Requirements
How many of the rows below contain the string "collection", with case counting? Give only the number.

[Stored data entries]
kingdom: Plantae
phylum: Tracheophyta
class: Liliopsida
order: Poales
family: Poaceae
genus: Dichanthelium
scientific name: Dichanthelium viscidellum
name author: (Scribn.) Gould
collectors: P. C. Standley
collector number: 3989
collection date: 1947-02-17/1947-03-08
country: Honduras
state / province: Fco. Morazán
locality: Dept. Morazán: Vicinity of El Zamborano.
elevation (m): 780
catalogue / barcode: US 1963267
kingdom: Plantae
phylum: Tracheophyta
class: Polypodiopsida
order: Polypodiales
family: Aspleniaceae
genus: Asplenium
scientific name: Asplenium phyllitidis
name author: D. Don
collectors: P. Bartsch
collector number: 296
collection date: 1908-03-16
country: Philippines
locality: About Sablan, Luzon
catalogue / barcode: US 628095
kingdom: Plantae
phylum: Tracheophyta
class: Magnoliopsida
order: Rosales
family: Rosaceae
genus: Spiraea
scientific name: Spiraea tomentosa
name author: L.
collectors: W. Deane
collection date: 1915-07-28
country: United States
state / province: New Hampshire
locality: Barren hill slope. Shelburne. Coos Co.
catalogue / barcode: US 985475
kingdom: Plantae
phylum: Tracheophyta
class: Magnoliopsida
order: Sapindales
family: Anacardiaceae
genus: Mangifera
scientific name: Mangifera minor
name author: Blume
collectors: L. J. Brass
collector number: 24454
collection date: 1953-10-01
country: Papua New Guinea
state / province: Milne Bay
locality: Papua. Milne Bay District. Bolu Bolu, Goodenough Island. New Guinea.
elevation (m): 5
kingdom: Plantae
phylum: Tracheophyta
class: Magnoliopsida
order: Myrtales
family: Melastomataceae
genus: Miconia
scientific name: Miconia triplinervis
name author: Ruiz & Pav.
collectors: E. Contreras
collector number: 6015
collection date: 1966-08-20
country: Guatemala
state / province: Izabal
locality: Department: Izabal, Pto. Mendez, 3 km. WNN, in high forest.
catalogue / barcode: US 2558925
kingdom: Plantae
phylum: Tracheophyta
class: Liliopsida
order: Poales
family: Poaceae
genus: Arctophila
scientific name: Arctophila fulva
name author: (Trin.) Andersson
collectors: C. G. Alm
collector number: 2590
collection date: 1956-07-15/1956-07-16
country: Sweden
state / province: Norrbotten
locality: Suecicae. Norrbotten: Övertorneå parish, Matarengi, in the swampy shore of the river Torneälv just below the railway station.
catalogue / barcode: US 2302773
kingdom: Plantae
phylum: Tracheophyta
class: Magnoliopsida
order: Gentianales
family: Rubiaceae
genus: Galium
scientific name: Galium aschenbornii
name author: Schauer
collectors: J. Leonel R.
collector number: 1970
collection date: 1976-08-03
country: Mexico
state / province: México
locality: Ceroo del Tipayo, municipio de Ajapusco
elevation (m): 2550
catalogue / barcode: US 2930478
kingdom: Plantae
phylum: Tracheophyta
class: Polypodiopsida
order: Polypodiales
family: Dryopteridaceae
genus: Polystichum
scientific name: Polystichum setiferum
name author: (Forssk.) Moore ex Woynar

Final result
7